The checklist, released Aug. 1, is designed to provide fabless mixed-signal/RF designers using foundry Spice models with consistent data to help them "compare apples to apples" and make foundry and design decisions. Its stated goal is to provide a basis for designers to compare and evaluate various Spice models, cutting though company-specific processes and terminology, in a standardized format — similar to nutritional facts labels found on food. Through reviewing the completed checklist, a designer is supposed to gain better understanding of the source data, measured devices, completeness and quality of a model before using it to design ICs.
Since one of the checklist's heralded benefits is creating a level playing field to help fabless companies decide which foundry to choose, it is conceivable that a foundry desperate to land a major piece of business might be tempted to exaggerate, embellish, or outright lie when completing it.
The FSA has provided meticulous documentation along with the checklist, including a separate users guide, which provides detailed information about completing and reviewing the checklist, and a comprehensive set of taxonomy and definitions, to make sure that foundries are using the same terms in a consistent manner. But, as of now, there is no mechanism for ensuring scrupulous compliance by the foundries. Is oversight necessary? Do the foundries need to be policed?
Lisa Tafoya, FSA vice president of global research, believes there is no real need for formal oversight.
"I think [the checklist] will enable self-policing," Tafoya said. "I don't think a foundry is well served by exaggerating the effects of what they are doing, because the customer will see that. If a foundry develops a reputation for exaggerating the performance of its models, it makes it easier for a customer to move on to the next foundry."
James Victory, RF modeling and characterization manager at pure-play foundry Jazz Semiconductor (Newport Beach, Calif.), agreed that the potential damage to a foundry's reputation would vastly overshadow the short-term gain of a customer win. "It's a really small industry," he said.
But Tafoya also would not rule out the possibility of the FSA acting as a compliance enforcer and certifying checklist results if it proved to be something that members clamored for.
"We are happy to act in that role to encourage foundries to live up to expectations," Tafoya said. "The FSA is happy to take that on as an endeavor. But that being said, I don't know if our role is to be a gatekeeper" to ensure scrupulous completion of the checklist.

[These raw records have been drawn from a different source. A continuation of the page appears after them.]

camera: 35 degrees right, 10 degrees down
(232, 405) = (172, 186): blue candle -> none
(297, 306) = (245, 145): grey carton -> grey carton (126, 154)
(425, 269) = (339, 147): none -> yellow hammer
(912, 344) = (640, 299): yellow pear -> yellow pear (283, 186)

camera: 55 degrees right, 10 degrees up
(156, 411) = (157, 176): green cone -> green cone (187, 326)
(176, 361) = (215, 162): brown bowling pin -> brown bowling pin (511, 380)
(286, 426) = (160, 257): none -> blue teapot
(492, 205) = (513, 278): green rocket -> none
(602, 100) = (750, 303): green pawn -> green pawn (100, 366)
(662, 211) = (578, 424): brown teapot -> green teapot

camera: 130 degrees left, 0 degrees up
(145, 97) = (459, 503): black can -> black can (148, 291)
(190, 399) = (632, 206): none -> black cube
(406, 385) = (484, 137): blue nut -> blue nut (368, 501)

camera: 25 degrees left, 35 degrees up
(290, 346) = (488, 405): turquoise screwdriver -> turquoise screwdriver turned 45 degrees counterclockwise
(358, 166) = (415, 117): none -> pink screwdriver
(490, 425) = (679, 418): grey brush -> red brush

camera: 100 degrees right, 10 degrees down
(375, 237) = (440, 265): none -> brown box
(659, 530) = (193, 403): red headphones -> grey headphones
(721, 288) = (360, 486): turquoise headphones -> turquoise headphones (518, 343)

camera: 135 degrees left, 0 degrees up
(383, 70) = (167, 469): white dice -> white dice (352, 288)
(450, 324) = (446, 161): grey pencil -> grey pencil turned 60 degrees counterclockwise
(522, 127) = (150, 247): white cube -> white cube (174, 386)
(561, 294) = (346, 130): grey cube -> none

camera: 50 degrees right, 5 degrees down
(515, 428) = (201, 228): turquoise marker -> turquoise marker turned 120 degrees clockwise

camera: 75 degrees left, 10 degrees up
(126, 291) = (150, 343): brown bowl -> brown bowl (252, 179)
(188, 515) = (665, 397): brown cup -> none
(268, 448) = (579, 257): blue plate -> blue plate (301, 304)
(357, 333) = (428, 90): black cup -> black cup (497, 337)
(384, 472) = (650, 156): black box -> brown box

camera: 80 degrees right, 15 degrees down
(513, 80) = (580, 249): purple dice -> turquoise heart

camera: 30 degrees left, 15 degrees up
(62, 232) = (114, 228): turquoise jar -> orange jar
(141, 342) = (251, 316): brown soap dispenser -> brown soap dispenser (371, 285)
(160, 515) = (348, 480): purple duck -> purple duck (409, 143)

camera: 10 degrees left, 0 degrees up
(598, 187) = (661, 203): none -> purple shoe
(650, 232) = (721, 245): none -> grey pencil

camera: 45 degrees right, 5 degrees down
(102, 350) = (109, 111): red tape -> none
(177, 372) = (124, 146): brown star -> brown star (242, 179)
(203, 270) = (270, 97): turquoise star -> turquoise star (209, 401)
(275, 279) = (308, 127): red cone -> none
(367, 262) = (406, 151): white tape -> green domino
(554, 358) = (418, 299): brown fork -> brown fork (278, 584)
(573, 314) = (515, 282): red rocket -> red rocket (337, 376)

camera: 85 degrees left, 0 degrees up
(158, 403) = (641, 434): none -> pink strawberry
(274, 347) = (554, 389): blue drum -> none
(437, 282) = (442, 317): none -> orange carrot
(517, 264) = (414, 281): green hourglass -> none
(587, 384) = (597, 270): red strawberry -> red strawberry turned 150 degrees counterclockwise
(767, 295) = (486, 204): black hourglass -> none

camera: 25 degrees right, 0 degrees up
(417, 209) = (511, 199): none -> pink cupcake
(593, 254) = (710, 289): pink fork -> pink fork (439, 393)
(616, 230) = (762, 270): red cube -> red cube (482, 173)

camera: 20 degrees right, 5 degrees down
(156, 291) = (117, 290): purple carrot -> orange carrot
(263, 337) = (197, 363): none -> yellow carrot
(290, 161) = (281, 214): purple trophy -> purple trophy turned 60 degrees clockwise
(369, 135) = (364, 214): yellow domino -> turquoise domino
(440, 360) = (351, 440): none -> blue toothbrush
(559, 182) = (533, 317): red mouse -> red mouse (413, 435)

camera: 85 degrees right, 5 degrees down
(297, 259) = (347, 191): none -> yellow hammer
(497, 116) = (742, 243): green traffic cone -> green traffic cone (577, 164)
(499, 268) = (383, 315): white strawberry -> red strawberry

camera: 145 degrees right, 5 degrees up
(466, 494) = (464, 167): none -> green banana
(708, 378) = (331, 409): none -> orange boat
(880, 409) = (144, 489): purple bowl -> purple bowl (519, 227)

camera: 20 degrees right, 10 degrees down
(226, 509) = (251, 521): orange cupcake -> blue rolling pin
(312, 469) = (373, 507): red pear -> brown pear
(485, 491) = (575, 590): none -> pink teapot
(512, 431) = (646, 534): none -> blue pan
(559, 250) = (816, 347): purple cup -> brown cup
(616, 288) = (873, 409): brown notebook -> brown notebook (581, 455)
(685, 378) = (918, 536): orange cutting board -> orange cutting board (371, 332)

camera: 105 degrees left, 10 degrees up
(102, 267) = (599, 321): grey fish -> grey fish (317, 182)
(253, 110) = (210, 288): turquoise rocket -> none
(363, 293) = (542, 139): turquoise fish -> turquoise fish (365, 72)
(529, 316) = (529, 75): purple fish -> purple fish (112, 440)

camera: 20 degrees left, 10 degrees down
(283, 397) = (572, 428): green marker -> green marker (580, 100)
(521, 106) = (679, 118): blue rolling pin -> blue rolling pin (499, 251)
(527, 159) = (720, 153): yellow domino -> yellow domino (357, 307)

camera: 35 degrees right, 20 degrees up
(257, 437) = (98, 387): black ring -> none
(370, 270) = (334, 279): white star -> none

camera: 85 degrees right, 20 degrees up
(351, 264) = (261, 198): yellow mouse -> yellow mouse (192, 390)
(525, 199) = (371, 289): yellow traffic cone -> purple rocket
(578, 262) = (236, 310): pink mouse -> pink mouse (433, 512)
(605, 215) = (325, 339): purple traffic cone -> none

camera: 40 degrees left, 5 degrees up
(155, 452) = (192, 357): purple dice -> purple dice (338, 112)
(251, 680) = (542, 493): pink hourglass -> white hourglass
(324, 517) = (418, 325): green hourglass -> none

Ken Brock, chairman of the FSA's mixed-signal/RF model working group and vice president of marketing at Silvaco, said the working group considered the matter, but was unable to come up with an iron clad solution. "We struggled with that one," Brock said.
But Brock said he and other members of the working group fought to keep process specifications and other items that might appear in a foundry marketing brochure off the checklist so that it would represent strictly facts, rather than hyperbole. He alluded to contentious debates among members of the working group, made up of "a group of people who were competitors and customers of each other" — fabless, foundry and EDA representatives.
"Marketers are always tempted to stretch things," Brock said. He said the working group tried to avoid that pitfall and create a "big nuts-and-bolts document" that describes what a model is and leaving the evaluation of a model's quality to the designers reviewing the checklist.
Trust is critical to business, especially in the fabless-foundry dynamic. The FSA has done the industry a service by providing a standardized mechanism for evaluating, understanding and comparing Spice models. But if designers have legitimate reason to doubt the accuracy, validity or honesty of a completed Spice model checklist, it won't be worth the paper it's printed on.
It remains to be seen whether "self-policing" and/or business ethics will keep foundries from abusing the Spice model checklist, or whether the FSA or another body will have to step in and provide oversight.
Ultimately, given the credibility at stake, Tafoya is probably right — the fact that a reputable foundry has far more to lose than gain by being anything less than completely honest in completing the checklist should act as a sufficient deterrent to fraud.
As David Schwan, a member of the working group and manager of CAD and layout at Micro Linear (San Jose) put it Thursday, "It's essential that we trust what we are getting from the foundry. Things are getting too complicated for us to go look for problems."